Now I want you to please note that the angel of the Lord has sought out the stranger. This is making me think of Ephesians chapter two that says you are no longer foreigners and strangers but you are citizens with the saints of God, members of the household of God, that he seeks out strangers.

I thought to myself, see, some of you think you are not God's type. You might look at people, maybe you've got a co-worker who is a Christian, she's got a lot of joy. She doesn't seem to be near as irritable as everybody else. She doesn't talk about as many people. Listen. If she does do all that, that is something else to talk about. That may be something to ask her about.
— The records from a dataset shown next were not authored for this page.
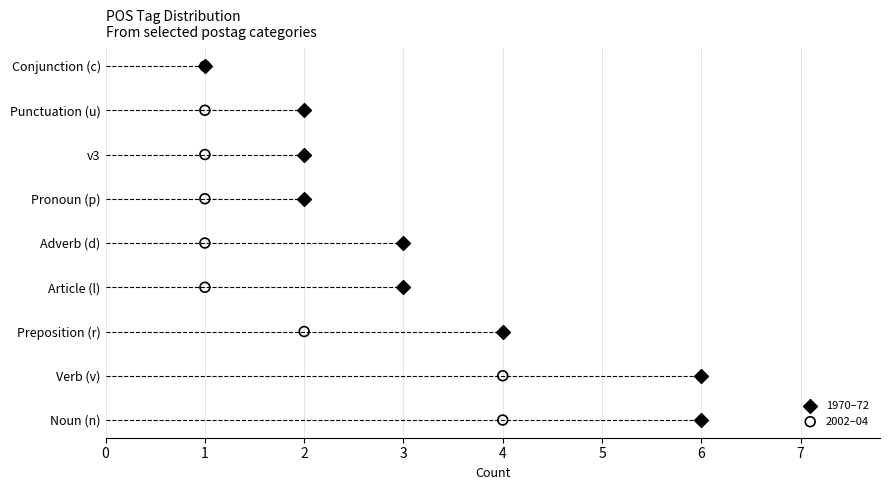

Which series reaches the maximum Y coordinate?

1970–72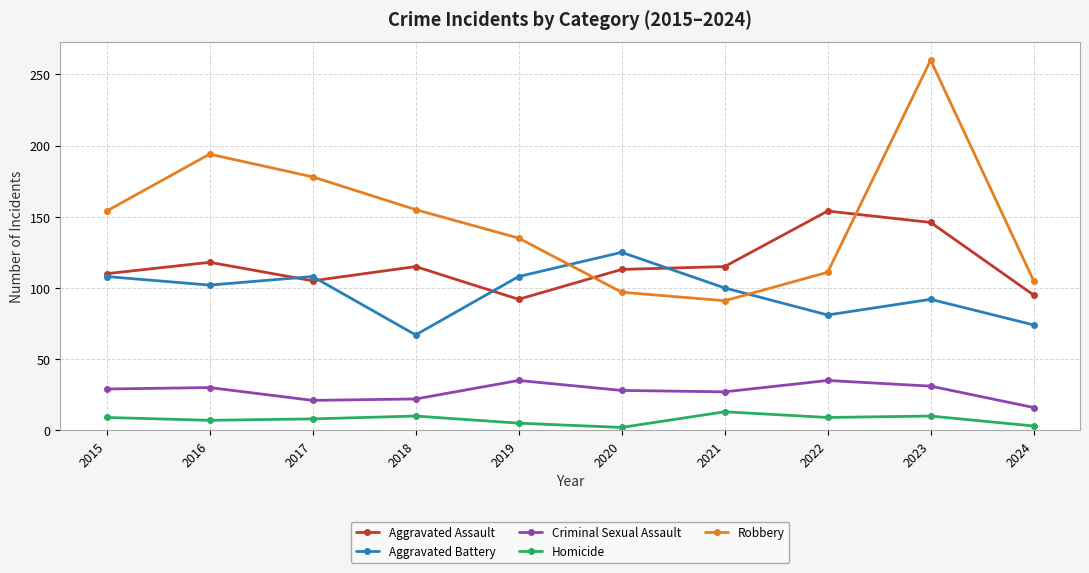

True or false: Homicide has a value of 9 at 2015.

True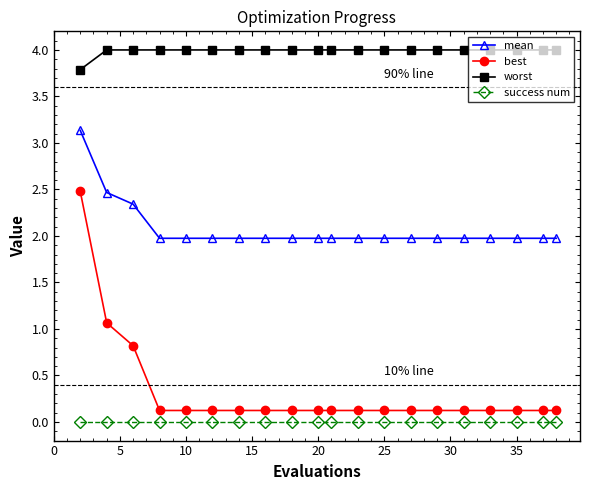

Which series has the widest spread of values?

best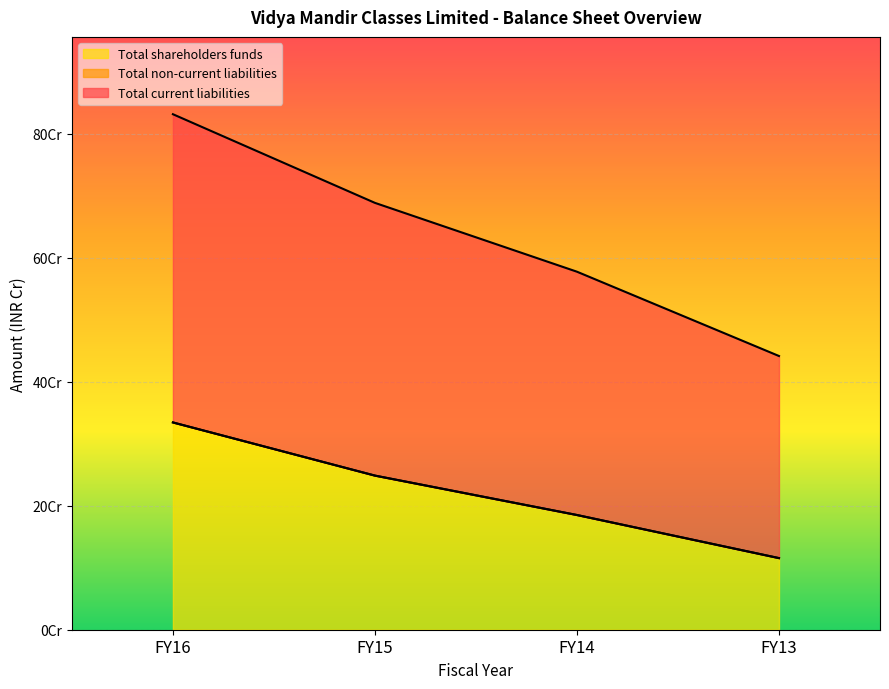

True or false: Total current liabilities and Total shareholders funds cross at least once.

False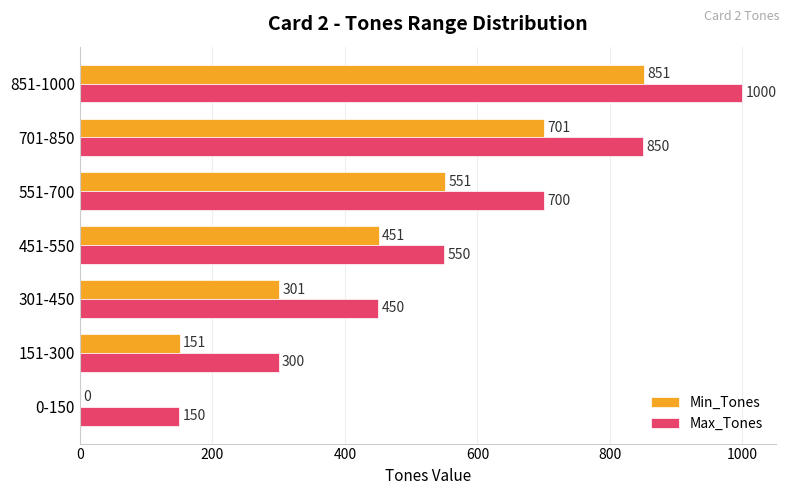

What is the approximate value of Min_Tones at 551-700, to the nearest 100?

600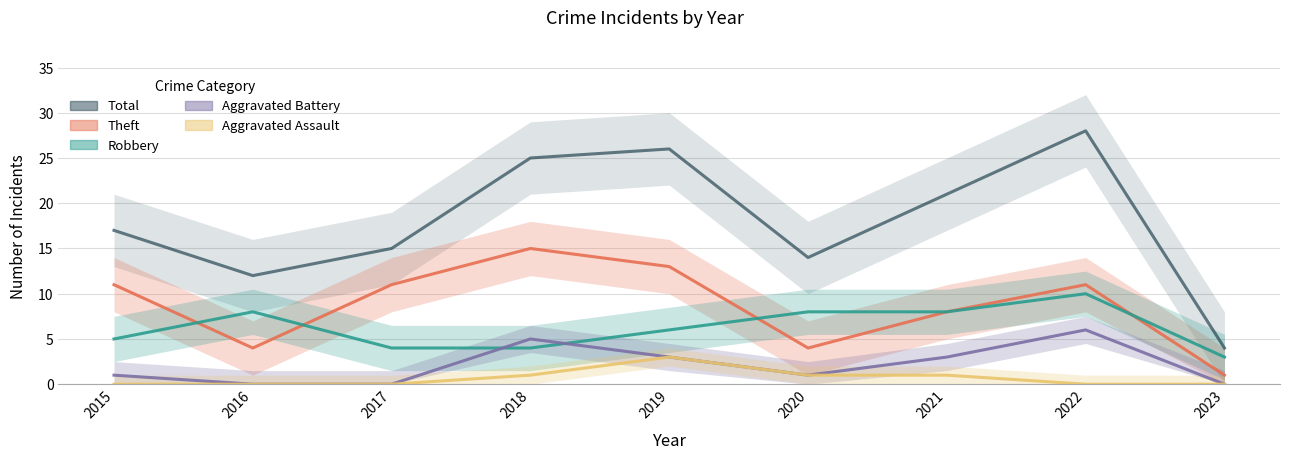

How many Robbery values are between 4 and 8?

7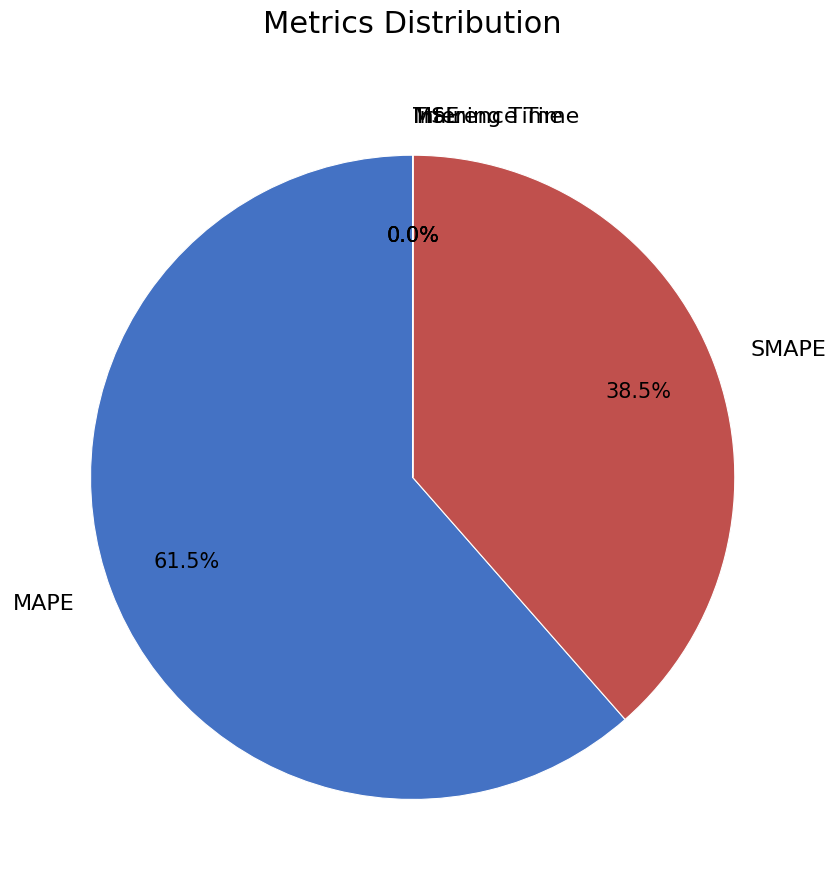

Which category has the biggest portion of the pie?

MAPE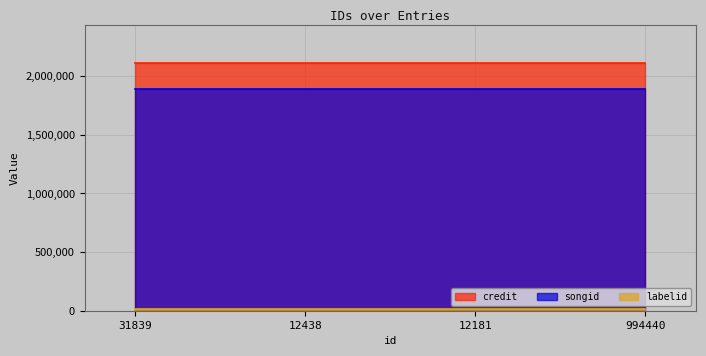

Rank the categories by labelid value from lowest to highest.

31839, 12438, 12181, 994440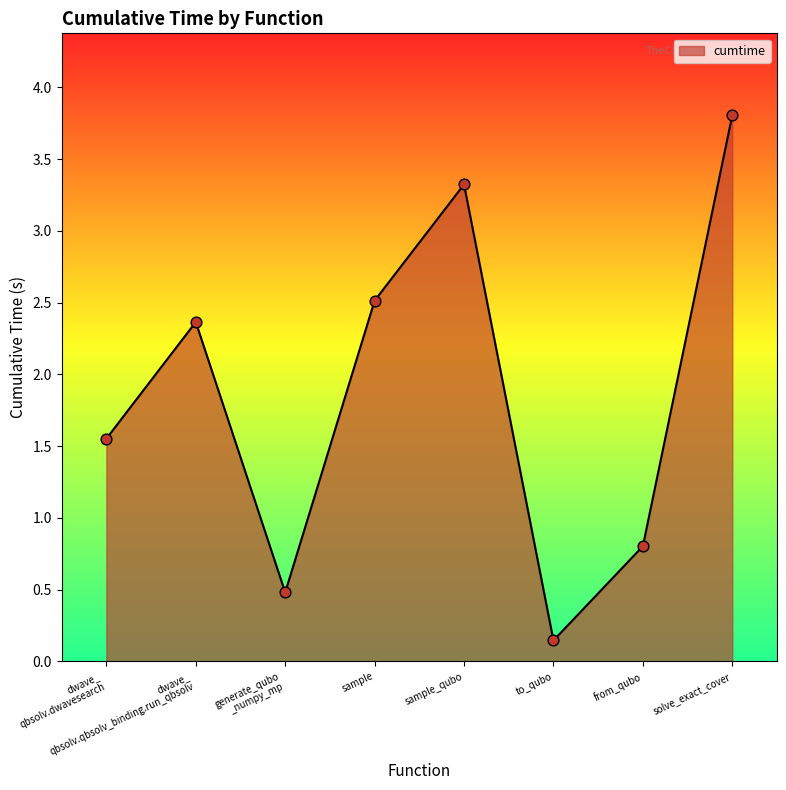

Which has a higher value, to_qubo or solve_exact_cover?

solve_exact_cover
But maybe in all likelihood that man that you know is a godly man, he seems different than everybody else. You wish that you were more like him -- but you're not God's type. So many of us are just convinced, I'm not Christ's type. I'm not the type he would pick out.

Listen, there is no such thing as not being Jesus' type. Listen. You don't have to just take my word for it. You go study the gospels, Matthew, Mark, Luke, and John, and I just want you to look at all the kinds of people he seeks out and finds so that they can find him. And not just the downtrodden and those that are under a whole heap of sin, we see where he is ministering to Pharisees. There were Pharisees, there was so many ways that Pharisees got a bad rap and they earned it in a number of the gospel portions but there were those who were of the faith that believed. Across the board, you cannot be a person beyond the type that Jesus Christ is looking for.

Now I tell you something interesting happened last week in our sermon on Sunday. Our pastor, who is my son-in-law, he preached a message that was very, very people-oriented, people-topeople and how we show the love of Christ in our everyday walk. He challenged us to do something. He said, "In your going out and in this week, in whatever you're doing and where you're checking out groceries, and where you're getting your coffee, wherever you're interacting, make eye contact with people this week. I mean actually notice them -- notice them when you go into a really crowded place."

And I think so often about this in the airport because in the very crowded restrooms there will very often be a woman in the ladies room who is cleaning up. I always think to myself, I want to stop. I'm going to try to get her to make eye contact with me so I can say, "How are you doing today?
You're not invisible to us. You're not invisible to me." And just make eye contact. So people know, we know they're alive. We recognize them.